Homeowners with ponds on their property might find that rather than create a haven for the birds, they’d like to make a home for the fish. Sunk into private fishponds, Christmas trees make an excellent shaded refuge, hiding place, and feeding area for fish, and also create a great fishing spot for anglers. Real Christmas trees are biodegradable, and will only add to the underwater environment. (Artificial ones are not, and should not be recycled in the same way.)
To create this underwater wonderland, tie several discarded trees together in loose groups of two to four. Be sure to remove all traces of ornaments, hooks and tinsel from the trees, and weight the trees so they stay in place. Weights can either be tied on or trees can be set in a bucket of cement. With the help of a friend, place the trees in three to ten feet of water, and if the pond is large enough, at different depths to ensure that, as seasons and temperatures change, the fish will continue to use them. Too many trees in the pond will cause fish to scatter, so limit the number to one or two per acre of water.
Recycled Christmas trees are great additions to your own ponds, but may not be welcome in public waters. Some public lakes have restrictions against this type of tree recycling, so check with local lake managers before trying this in public lakes or rivers.
If you’d rather keep your tree on land, consider using the trunk and branches as mulch for gardens, yards, or in animal stalls. Cut off the boughs and place them on the ground like a blanket to protect plants that are susceptible to windburn.
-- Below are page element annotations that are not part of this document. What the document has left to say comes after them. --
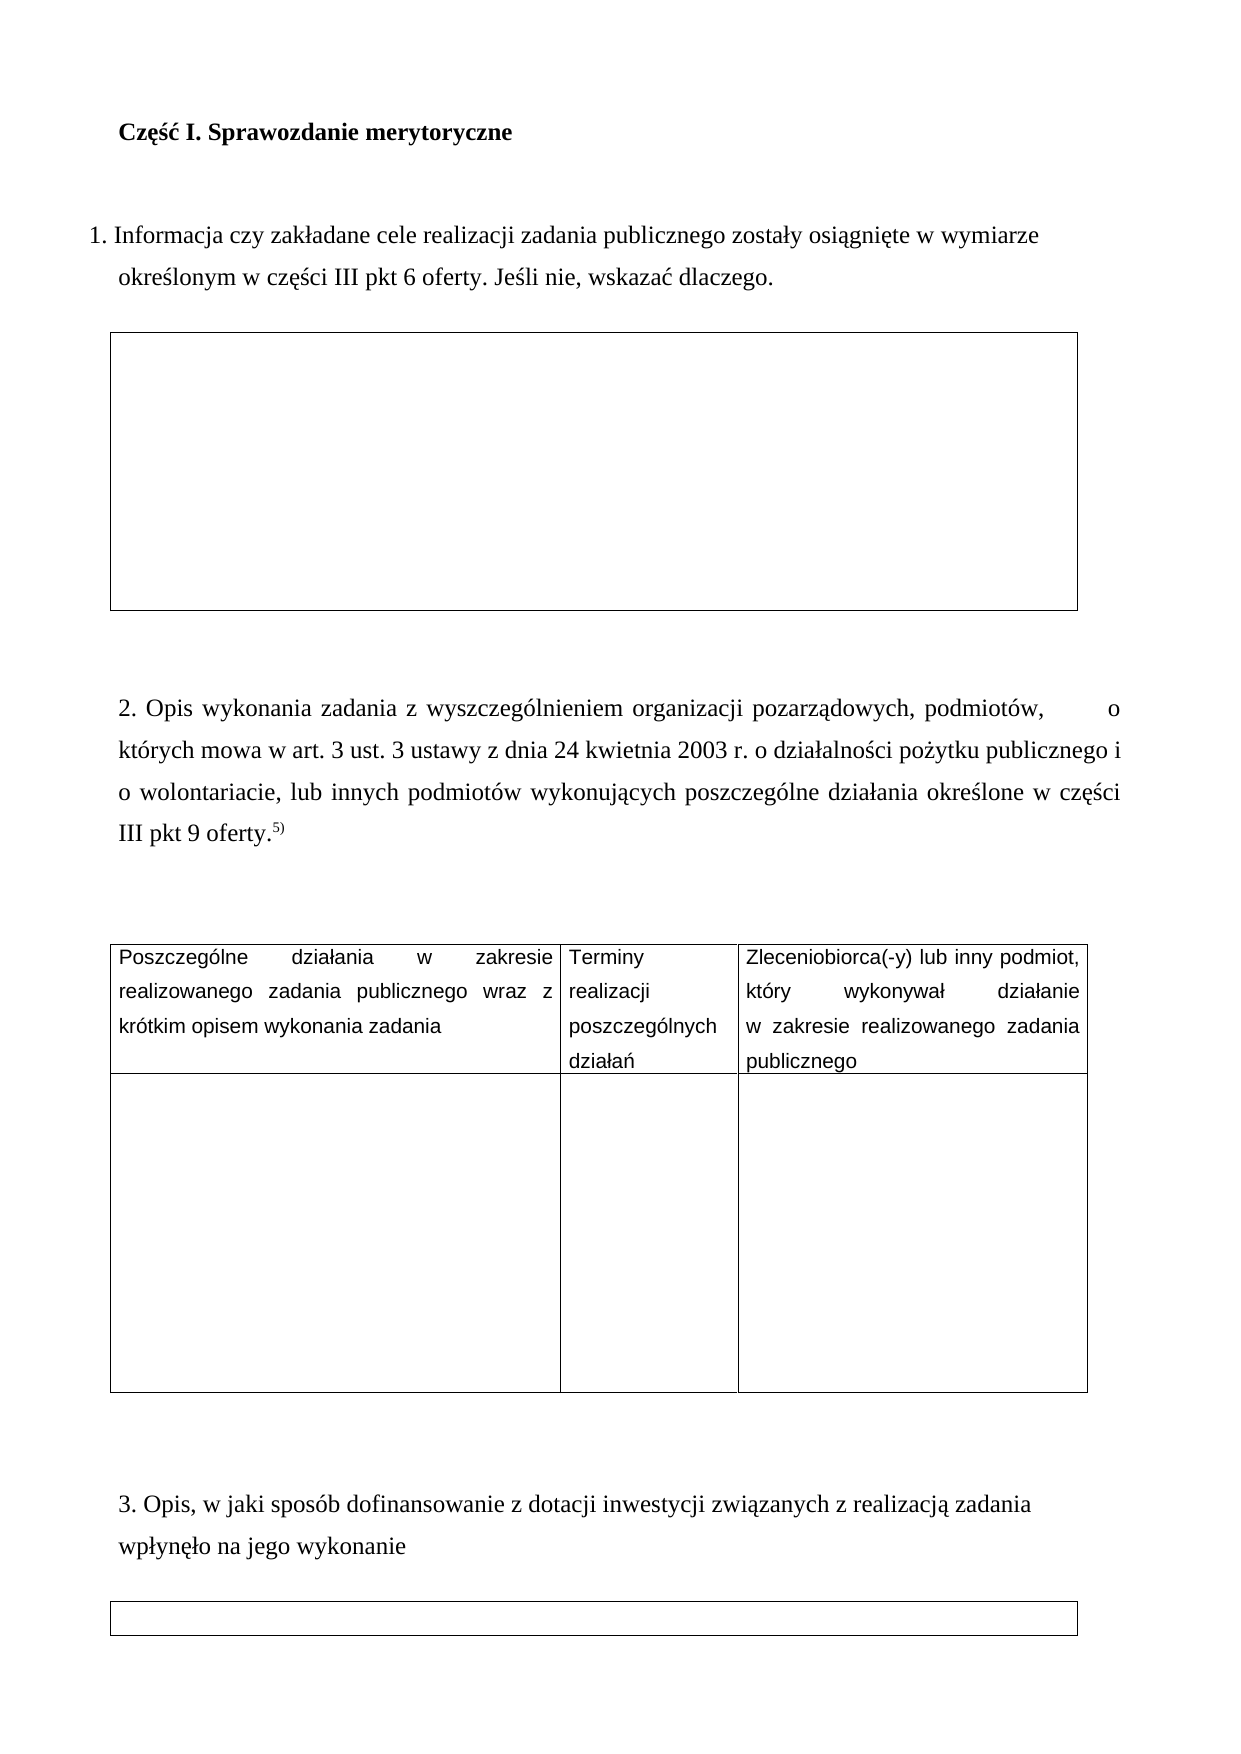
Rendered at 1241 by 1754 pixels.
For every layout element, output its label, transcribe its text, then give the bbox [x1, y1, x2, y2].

table_cell [561, 1074, 737, 1392]
table_header [111, 333, 1040, 610]
text 2. Opis wykonania zadania z wyszczególnieniem organizacji pozarządowych, podmiotów, o których mowa w art. 3 ust. 3 ustawy z dnia 24 kwietnia 2003 r. o działalności pożytku publicznego i o wolontariacie, lub innych podmiotów wykonujących poszczególne działania określone w części III pkt 9 oferty.5) [118, 694, 1122, 847]
table_header Terminy realizacji poszczególnych działań [561, 945, 737, 1073]
subtitle Część I. Sprawozdanie merytoryczne [118, 118, 1122, 146]
table_header Zleceniobiorca(-y) lub inny podmiot, który wykonywał działanie w zakresie realizowanego zadania publicznego [739, 945, 1087, 1073]
table_header [1040, 333, 1077, 610]
table_header Poszczególne działania w zakresie realizowanego zadania publicznego wraz z krótkim opisem wykonania zadania [111, 945, 560, 1073]
text 1. Informacja czy zakładane cele realizacji zadania publicznego zostały osiągnięte w wymiarze określonym w części III pkt 6 oferty. Jeśli nie, wskazać dlaczego. [88, 221, 1122, 291]
table_cell [739, 1074, 1087, 1392]
table_header [111, 1602, 1040, 1635]
table_header [1040, 1602, 1077, 1635]
table_cell [111, 1074, 560, 1392]
text 3. Opis, w jaki sposób dofinansowanie z dotacji inwestycji związanych z realizacją zadania wpłynęło na jego wykonanie [118, 1490, 1122, 1559]
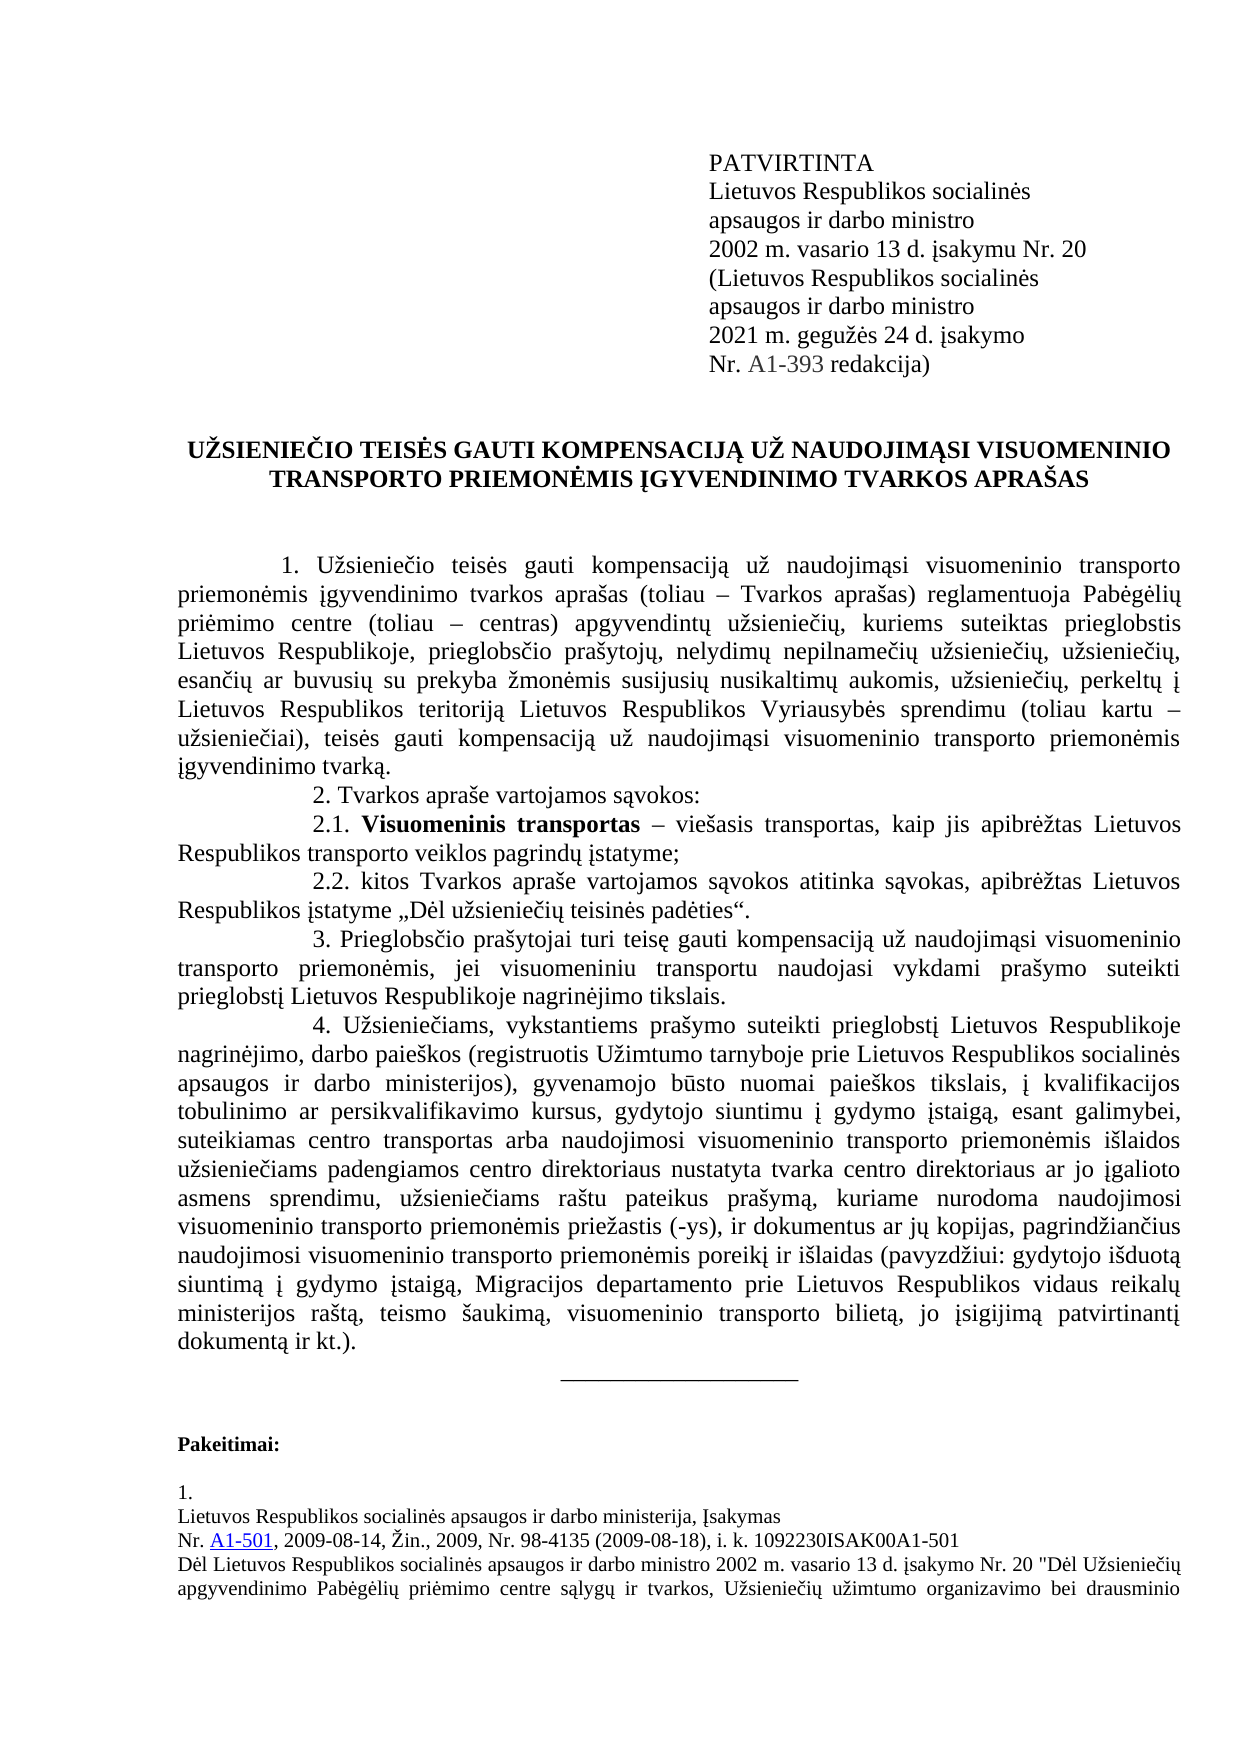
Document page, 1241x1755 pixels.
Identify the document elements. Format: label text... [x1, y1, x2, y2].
The mulch provides a protective barrier for the roots of shrubs, trees and flowers while preventing weeds from growing. The mulch then decomposes, providing the nutrients plants need to thrive.
After you remove all the decorations, lights, stand, and tinsel from your family's cut holiday tree, give it another life with recycling. Trees will be accepted for recycling at the following locations between December 26 and January 18:
* Buncombe County Landfill
* Memorial Stadium (behind McCormick Field)
* Asheville city residents may place Christmas trees at the curb for recycling.